As Dutton and I drove northward along the Hudson on that afternoon, we found ourselves reviewing what we knew of Pollard's career. We had known of his taking his master's and doctor's degrees, and had heard of his work under Braun, the Vienna biologist whose theories had stirred up such turmoil. We had heard casually, too, that afterwards he had come back to plunge himself in private research at the country-house beside the Hudson he had inherited. But since then we had had no word from him and had been somewhat surprised to receive his telegrams inviting us to spend the weekend with him.

It was drawing into early-summer twilight when Dutton and I reached a small riverside village and were directed to Pollard's place, a mile or so beyond. We found it easily enough, a splendid old pegged-frame house that for a hundred-odd years had squatted on a low hill above the river. Its outbuildings were clustered around the big house like the chicks about some protecting hen.

Pollard himself came out to greet us. "Why, you boys have grown up!" was his first exclamation. "Here I've remembered you as Hughie and Art, the campus trouble-raisers, and you look as though you belong to business clubs and talk everlastingly about sales-resistance!"

"That's the sobering effect of commercial life," Dutton explained, grinning. "It hasn't touched you, you old oyster — you look the same as you did five years ago."

He did, too, his lanky figure and slow smile and curiously thoughtful eyes having changed not a jot. Yet Pollard's bearing seemed to show some rather more than usual excitement and I commented on it.

"If I seem a little excited it's because this is a great day for me," he answered.

"Well, you are in luck to get two fine fellows like Dutton and me to trail up to this hermitage of yours," I began, but he shook his head smilingly.

"I don't refer to that. Art, though I'm mighty glad you've come. As for my hermitage, as you call it, don't say a word against it. I've been able to do work here I could never have done amid the distractions of a city laboratory."

His eyes were alight. "If you two knew what — but there, you'll hear it soon enough. Let's get inside — I suppose you're hungry?"

"Hungry — not I," I assured him. "I might devour half a steer or some trifle like that, but I have really no appetite for anything else today."

"Same here," Dutton said. "I just pick at my food lately. Give me a few dozen sandwiches and a bucket of coffee and I consider it a full meal."

"Well, we'll see what we can do to tempt your delicate appetites," said Pollard, as we went inside.

We found his big house comfortable enough, with long, low-ceilinged rooms and broad windows looking riverward. After putting our bags in a bedroom, and while his housekeeper and cook prepared dinner. Pollard escorted us on a tour of inspection of the place. We were most interested in his laboratory.

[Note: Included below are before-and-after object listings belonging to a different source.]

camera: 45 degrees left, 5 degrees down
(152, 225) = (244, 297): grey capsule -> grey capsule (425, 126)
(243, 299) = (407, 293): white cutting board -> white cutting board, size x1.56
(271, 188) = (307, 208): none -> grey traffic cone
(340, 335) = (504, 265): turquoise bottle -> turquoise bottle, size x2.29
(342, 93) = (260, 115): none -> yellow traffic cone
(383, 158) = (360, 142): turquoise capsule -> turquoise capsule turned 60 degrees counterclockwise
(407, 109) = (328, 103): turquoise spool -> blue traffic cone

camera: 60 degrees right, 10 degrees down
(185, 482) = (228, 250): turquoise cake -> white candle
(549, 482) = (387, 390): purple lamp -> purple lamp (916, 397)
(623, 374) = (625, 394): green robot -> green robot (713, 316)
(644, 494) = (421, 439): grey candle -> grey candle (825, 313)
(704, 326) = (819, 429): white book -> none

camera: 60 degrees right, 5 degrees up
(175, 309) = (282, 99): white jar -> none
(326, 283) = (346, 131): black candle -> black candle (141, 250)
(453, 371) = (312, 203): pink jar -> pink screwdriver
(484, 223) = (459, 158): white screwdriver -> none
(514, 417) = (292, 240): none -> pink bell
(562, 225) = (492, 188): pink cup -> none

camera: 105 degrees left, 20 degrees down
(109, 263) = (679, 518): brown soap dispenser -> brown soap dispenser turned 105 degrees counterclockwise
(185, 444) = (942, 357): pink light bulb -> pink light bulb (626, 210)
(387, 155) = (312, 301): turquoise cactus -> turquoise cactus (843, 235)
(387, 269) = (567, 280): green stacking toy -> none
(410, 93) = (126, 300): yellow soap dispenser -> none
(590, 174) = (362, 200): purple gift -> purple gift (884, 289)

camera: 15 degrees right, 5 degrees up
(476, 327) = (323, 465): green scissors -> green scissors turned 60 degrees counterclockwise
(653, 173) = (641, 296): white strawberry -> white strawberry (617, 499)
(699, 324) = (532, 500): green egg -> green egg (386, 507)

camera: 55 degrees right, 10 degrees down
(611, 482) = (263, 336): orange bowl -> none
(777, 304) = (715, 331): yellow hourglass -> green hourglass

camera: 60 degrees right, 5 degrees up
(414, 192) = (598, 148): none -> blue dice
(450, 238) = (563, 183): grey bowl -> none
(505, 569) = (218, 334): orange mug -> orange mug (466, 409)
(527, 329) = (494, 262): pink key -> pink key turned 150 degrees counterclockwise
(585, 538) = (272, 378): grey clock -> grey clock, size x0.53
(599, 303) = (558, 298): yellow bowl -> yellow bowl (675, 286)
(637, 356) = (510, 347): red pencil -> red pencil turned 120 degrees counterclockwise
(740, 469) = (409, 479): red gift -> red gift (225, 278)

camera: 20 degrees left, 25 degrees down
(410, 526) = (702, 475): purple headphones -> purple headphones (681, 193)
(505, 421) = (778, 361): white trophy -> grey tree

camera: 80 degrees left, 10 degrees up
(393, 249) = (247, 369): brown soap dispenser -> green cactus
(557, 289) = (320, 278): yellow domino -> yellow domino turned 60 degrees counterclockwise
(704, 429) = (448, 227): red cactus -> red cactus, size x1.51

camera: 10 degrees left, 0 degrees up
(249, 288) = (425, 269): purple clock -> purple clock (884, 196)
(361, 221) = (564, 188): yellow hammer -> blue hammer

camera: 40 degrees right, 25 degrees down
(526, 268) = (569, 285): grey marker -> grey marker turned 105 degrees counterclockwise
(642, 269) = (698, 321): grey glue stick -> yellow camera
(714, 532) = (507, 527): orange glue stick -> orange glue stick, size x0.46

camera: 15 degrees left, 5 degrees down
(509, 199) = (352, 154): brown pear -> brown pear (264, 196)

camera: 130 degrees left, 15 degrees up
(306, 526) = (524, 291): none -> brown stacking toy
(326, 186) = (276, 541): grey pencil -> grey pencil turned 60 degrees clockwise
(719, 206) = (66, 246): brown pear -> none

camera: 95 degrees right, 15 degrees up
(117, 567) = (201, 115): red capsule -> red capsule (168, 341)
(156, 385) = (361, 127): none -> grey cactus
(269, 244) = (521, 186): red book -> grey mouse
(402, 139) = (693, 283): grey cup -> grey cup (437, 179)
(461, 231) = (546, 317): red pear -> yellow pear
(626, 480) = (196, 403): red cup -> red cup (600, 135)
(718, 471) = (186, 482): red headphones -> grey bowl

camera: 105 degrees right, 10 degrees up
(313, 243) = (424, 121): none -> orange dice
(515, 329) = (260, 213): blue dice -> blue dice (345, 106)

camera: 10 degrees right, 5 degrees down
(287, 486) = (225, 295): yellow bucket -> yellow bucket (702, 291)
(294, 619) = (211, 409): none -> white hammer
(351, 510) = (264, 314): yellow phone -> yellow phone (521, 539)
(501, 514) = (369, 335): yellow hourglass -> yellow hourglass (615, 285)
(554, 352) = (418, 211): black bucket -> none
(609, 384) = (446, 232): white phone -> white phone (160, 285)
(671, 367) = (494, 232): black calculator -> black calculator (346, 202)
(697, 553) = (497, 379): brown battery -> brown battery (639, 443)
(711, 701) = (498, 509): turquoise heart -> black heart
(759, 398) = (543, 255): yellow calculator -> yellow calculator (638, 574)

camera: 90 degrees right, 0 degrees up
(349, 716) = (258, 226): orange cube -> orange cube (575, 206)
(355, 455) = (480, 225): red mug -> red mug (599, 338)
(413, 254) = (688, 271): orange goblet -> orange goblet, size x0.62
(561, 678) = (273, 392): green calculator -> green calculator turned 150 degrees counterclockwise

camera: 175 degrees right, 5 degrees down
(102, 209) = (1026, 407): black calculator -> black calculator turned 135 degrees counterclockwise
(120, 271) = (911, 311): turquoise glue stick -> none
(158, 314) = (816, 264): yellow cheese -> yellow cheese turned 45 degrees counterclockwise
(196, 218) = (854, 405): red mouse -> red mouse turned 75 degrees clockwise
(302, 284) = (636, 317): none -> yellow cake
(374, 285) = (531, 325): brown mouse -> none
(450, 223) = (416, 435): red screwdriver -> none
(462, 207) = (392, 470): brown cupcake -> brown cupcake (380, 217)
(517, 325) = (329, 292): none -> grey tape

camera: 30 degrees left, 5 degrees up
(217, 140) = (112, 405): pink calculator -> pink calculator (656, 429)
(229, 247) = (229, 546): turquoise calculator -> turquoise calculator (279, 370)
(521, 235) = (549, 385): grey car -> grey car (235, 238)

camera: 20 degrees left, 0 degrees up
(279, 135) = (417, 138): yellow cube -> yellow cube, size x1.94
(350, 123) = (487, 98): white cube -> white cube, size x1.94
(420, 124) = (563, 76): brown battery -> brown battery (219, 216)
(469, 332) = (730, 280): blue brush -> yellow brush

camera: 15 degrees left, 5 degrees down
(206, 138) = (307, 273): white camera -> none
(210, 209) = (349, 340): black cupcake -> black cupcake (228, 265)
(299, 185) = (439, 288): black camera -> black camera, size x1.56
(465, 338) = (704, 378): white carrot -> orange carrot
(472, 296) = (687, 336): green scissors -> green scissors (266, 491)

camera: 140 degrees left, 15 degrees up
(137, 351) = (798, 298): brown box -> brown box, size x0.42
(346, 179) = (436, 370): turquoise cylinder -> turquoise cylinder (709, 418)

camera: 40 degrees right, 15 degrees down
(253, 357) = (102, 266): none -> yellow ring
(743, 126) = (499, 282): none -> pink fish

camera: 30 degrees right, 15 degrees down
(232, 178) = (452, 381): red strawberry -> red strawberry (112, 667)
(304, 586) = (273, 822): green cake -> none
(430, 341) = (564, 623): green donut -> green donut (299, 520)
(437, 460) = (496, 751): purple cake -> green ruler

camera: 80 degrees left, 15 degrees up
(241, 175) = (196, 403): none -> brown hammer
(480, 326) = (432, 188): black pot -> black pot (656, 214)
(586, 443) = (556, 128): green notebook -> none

It was a small wing he had added to the house, of frame construction outside to harmonize with the rest of the building, but inside offering a gleaming vista of white-tiled walls and polished instruments. A big cube-like structure of transparent metal surmounted by a huge metal cylinder resembling a monster vacuum tube, took up the room's center, and he showed us in an adjoining stone-floored room the dynamos and motors of his private power-plant. Night had fallen by the time we finished dinner, the meal having been prolonged by our reminiscences. The housekeeper and cook had gone. Pollard explaining that the servants did not sleep in the place. We sat smoking for a while in his living-room, Dutton looking appreciatively around at our comfortable surroundings.

"Your hermitage doesn't seem half-bad. Pollard," he commented. "I wouldn't mind this easy life for a while myself."

"Easy life?" repeated Pollard. "That's all you know about it, Hugh. The fact is that I've never worked so hard in my life as I've done up here in the last two years."

"What in the world have you been working at?" I asked. "Something so unholy you've had to keep it hidden here?"

A mad scheme

pollard chuckled. "that's what they think down in the village. They know I'm a biologist and have a laboratory here, so it's a foregone conclusion with them that I'm doing vivisection of a specially dreadful nature. That's why the servants won't stay here at night.